When Hazel ran off to find help for him after he collapsed from the strain of carrying her through that smoke he knew he couldn't let anyone know he had been an inpatient. They would simply lock him up again somewhere else and that wouldn't do.
He promised Hazel he would take care of her and he was smart enough to know that getting out of a mental hospital at age eighteen with no diploma and no skills wouldn't allow him to do that. Leaving Oakland was his only option at the time. He needed to start over somewhere else with a new identity.
Will's alarm went off, breaking through his musings. Time to get up and go to work. He shut it off as quickly as possible so it wouldn't disturb Hazel's rest and gave her a lingering kiss on the cheek before getting out of bed.
He put on a button-down shirt and slacks before grabbing a yogurt and banana on his way out the door. Sometimes the commute truly was troubling but he infinitely preferred Park City to Salt Lake.
There were far less nosy people here than in a big city; he had more than his fill of urban life living in L.A. for so long. Besides, he had known Hazel would love being so close to nature when he managed to win her over. Overall it was the best choice.
Will wasn't actually a real estate developer. He called himself that because it was one of the side businesses he managed throughout the city. His real business was smuggling anything he could get his hands on and money laundering.

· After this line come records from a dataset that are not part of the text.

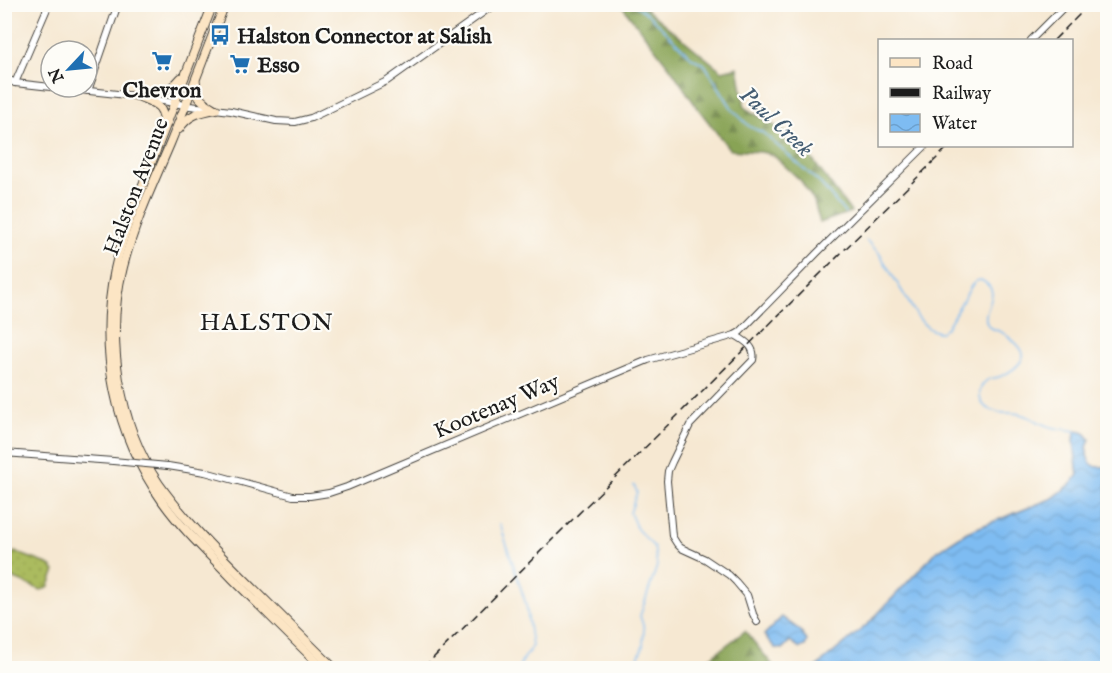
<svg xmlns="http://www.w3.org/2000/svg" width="1112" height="673" font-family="'IM FELL English',serif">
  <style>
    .grass { fill: url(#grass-dots); stroke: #646c3d; stroke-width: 1.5 }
    .forest { fill: url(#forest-firs); stroke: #526038; stroke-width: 1.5 }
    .water { fill: url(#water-waves); stroke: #4d6c87; stroke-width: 1.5 }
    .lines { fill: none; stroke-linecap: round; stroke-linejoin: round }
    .stream { stroke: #7ebcf2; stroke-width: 1.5 }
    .minor-casing { stroke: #3d3b37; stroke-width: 8 }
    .secondary-casing { stroke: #3d3b37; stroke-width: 10 }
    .minor { stroke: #fff; stroke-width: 6 }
    .secondary { stroke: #fce5c4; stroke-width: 8 }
    .rail { stroke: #1c1c1c; stroke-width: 1.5; stroke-dasharray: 9 4.5; stroke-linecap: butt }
    .minor-bridge-casing { stroke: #3d3b37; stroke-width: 8; stroke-linecap: butt }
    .minor-bridge { stroke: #fff; stroke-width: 6 }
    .labels { text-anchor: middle; stroke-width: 4.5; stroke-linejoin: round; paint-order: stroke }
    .poi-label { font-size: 22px; font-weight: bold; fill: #1c1c1c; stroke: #fdfcf7; text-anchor: start }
    .street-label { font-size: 22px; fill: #1c1c1c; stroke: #fdfcf7 }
    .water-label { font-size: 24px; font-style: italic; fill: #435c72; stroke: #fdfcf7 }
    .neighbourhood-label { font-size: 24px; letter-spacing: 1.5px; fill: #1c1c1c; stroke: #fdfcf7 }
  </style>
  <defs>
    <pattern id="grass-dots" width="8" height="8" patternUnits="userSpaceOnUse" patternTransform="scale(1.5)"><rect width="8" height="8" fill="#abbb5e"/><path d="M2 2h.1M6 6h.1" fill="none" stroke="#93a051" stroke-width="1.8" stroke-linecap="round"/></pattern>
    <pattern id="forest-firs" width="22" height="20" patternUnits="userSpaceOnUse" patternTransform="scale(1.5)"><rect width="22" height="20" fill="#88a355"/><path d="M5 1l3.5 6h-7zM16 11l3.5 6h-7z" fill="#6e8446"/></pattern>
    <pattern id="water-waves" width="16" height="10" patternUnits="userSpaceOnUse" patternTransform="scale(1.5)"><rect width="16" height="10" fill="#7ebcf2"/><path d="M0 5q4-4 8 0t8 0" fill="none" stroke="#6ca1cf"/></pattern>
  </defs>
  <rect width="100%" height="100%" fill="#fdfcf7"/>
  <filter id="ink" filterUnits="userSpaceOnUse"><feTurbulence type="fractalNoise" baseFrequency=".0167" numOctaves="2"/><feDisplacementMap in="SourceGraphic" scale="12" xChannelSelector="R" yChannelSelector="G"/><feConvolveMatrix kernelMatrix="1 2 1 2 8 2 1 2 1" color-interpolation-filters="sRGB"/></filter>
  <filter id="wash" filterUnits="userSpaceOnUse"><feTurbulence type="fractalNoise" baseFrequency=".008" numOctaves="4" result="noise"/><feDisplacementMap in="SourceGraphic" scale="24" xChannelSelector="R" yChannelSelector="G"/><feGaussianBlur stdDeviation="1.35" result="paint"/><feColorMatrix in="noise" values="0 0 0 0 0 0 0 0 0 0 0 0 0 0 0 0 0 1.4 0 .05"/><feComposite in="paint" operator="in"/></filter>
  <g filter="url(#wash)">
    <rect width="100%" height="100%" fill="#f6e8d2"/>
    <path class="grass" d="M 15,552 L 50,565 L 55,571 L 48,588 L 41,590 L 7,576 L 5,569 L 9,555 Z"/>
    <g class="forest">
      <path d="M 612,5 L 641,5 L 722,71 L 738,67 L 745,108 L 798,140 L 851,212 L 820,223 L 814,201 L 801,181 L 773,155 L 761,152 L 730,150 L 696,106 L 671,69 L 623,7 Z"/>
      <path d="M 745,631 L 775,668 L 697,668 L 703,663 Z"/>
    </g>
    <g class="water">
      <path d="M 1075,431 C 1083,431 1086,433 1090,439 C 1083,454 1088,471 1107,466 L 1107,668 L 815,668 L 869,623 L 936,552 L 967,532 L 1053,498 L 1072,483 L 1078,475 L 1074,442 Z"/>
      <path d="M 782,617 L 801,631 L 807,641 L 805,646 L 800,648 L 790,641 L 782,649 L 775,648 L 764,635 Z"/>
    </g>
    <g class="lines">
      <g class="stream">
        <path d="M 634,4 L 650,16 L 691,57 L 705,65 L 733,110 L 750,127 L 762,132 L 821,184 L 845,213"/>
        <path d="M 866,240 L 879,253 L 917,316 C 924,325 930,332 941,332 L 947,327 L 972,285 L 976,281 L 981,280 C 1004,292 983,306 986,320 C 987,329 996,329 1003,333 C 1009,337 1024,348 1023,356 C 1021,366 1007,374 999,377 C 995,378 989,378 986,381 C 977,388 978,402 987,408 C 999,416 1011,411 1023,415 C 1032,418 1039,423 1048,426 C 1056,429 1066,429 1075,431 L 1075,433"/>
        <path d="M 500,524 L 526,604 L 532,646 L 518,668"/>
        <path d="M 634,668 L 643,646 L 644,628 L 640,616 L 657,566 L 654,547 L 637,529 L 630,513 L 637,492 L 634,485"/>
      </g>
    </g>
  </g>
  <g filter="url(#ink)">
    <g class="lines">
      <g class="minor-casing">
        <g id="minor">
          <path d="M 1031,40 L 1067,4"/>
          <path d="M 4,77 L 15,83 L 51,87"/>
          <path d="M 15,83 L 49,4"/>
          <path d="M 52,87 L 136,96 L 190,106 L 231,111 L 276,121 L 295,122 L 311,118 L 387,81 L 495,4"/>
          <path d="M 88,91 L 118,4"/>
          <path d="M 735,335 C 745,341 756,347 753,360 L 690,425 L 672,462 L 668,471 L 667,481 L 672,536 L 677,544 L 681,548 L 705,559 L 729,575 L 736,582 L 747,595 L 753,614 L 757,622"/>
          <path d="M 4,453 L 113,461"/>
          <path d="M 168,466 L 205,472 L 293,496 L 310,496 L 329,493 L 347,487 L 648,360 L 735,335 L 740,332 L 817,253 L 925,146"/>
        </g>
      </g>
      <g class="secondary-casing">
        <g id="secondary">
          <path d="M 213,4 C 192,57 172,109 152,161 C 139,196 123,232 115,269 C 98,350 114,433 163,502 C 183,530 209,554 233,579 C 263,609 293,639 323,668"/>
          <path d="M 225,4 C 206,51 189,98 170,144 C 153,184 134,224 123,267 C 105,336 118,425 159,484 C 184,519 214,549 244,579 C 274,609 304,639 334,668"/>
          <path d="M 196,83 C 193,97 205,103 215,109"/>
          <path d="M 136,96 C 157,94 167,95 181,78"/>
          <path d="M 140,97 C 156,104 164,105 164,125"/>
          <path d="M 179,129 C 188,115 199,112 216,109"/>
        </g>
      </g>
      <use href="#minor" class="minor"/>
      <use href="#secondary" class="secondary"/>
      <g class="rail">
        <path d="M 1054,40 L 1090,4"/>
        <path d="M 423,668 L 949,146"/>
      </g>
      <g class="minor-bridge-casing">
        <path id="minor-bridge" d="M 113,461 L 168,466"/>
      </g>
      <use href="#minor-bridge" class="minor-bridge"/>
    </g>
  </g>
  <defs>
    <g id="bus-bare" transform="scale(1.62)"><path d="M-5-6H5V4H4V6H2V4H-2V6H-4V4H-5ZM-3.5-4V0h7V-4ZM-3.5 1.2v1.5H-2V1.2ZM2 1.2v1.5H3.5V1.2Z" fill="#1f6fb2" stroke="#fdfcf7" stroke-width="2.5" paint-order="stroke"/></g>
    <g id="supermarket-bare" transform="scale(1.62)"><path d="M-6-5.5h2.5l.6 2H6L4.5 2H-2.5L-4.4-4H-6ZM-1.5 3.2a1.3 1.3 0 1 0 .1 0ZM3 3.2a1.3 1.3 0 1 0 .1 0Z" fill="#1f6fb2" stroke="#fdfcf7" stroke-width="2.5" paint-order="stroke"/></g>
  </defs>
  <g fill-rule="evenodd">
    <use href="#bus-bare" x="220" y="35"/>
    <use href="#supermarket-bare" x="162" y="61"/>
    <use href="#supermarket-bare" x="240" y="64"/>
  </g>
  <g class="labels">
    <g class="poi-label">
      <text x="237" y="43">Halston Connector at Salish</text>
      <text x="257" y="72">Esso</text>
      <text x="162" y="97" text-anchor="middle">Chevron</text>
    </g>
    <g class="street-label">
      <text transform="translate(135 186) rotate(-69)" y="8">Halston Avenue</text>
      <text transform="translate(496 405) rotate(-23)" y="8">Kootenay Way</text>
    </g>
    <g class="water-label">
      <text transform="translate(777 121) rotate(43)" y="8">Paul Creek</text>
    </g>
    <g class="neighbourhood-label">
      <text x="267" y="330">HALSTON</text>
    </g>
  </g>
  <rect width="1112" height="673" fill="none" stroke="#fdfcf7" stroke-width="24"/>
  <rect x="878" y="39" width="195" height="108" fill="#fdfcf7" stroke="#a3a29f" stroke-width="1.5"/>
  <rect x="890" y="58" width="30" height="9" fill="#fce5c4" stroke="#a3a29f" stroke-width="1.5"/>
  <text x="932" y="69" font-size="18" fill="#1c1c1c">Road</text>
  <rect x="890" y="88" width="30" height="9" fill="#1c1c1c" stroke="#a3a29f" stroke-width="1.5"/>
  <text x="932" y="99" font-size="18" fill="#1c1c1c">Railway</text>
  <rect x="890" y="114" width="30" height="18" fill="url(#water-waves)" stroke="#a3a29f" stroke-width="1.5"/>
  <text x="932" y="129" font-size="18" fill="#1c1c1c">Water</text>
  <g transform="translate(69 69) rotate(244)"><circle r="28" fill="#fdfcf7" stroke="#a3a29f" stroke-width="1.5"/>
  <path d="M0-4.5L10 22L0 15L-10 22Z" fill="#1f6fb2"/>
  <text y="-9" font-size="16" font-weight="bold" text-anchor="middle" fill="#1c1c1c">N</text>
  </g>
</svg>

Had this been what he wanted to do with his life? No. But as a kid on the street who barely managed to hitchhike down to southern California, when someone offers to take you in, you do what they want you to do. It wasn't like he had any career ambitions of his own anyway.
Alfonzo had been his mentor. They had a similar view of the world so they got on pretty well.
If somebody wasn't useful to Alfonzo, he got rid of them. Will discovered this early on and made sure to always be the most useful person on his team. Eventually he worked his way up from errand boy to the man who succeeded Alfonzo when he was shot by the cops in the middle of a warehouse raid.
Will became especially careful after that. He stayed behind the scenes and had other people do the dirty work for him. Nobody back in L.A. knew the boss's name anymore.
Only a select number of people in Salt Lake did because they were involved in Will's legitimate businesses used to hide the smuggling money. Those people didn't know about any of his illegal dealings so they couldn't rat on him.
His alibis were airtight, his papers were perfectly in order, and no one suspected a thing even though he took over from Alfonzo way back when he was in college. Despite his love of learning, school felt like a waste of time because it was meant to be used to get a job and he already had one. But if he didn't have a degree, it would look suspicious that he had such a lucrative business.
Will wanted to look like everyone else. To blend in. College was the perfect disguise. There was one thing that hadn't felt like a waste though—he took a bunch of art appreciation classes as electives so he would have something to talk to Hazel about when he met her again.
He wanted to be able to hold a decent conversation with her about it. Or at the very least to understand what she was saying when she went on about color theory or certain types of brushstrokes. Hazel only cared about art but Will only cared about Hazel so he sort of had to care about art too.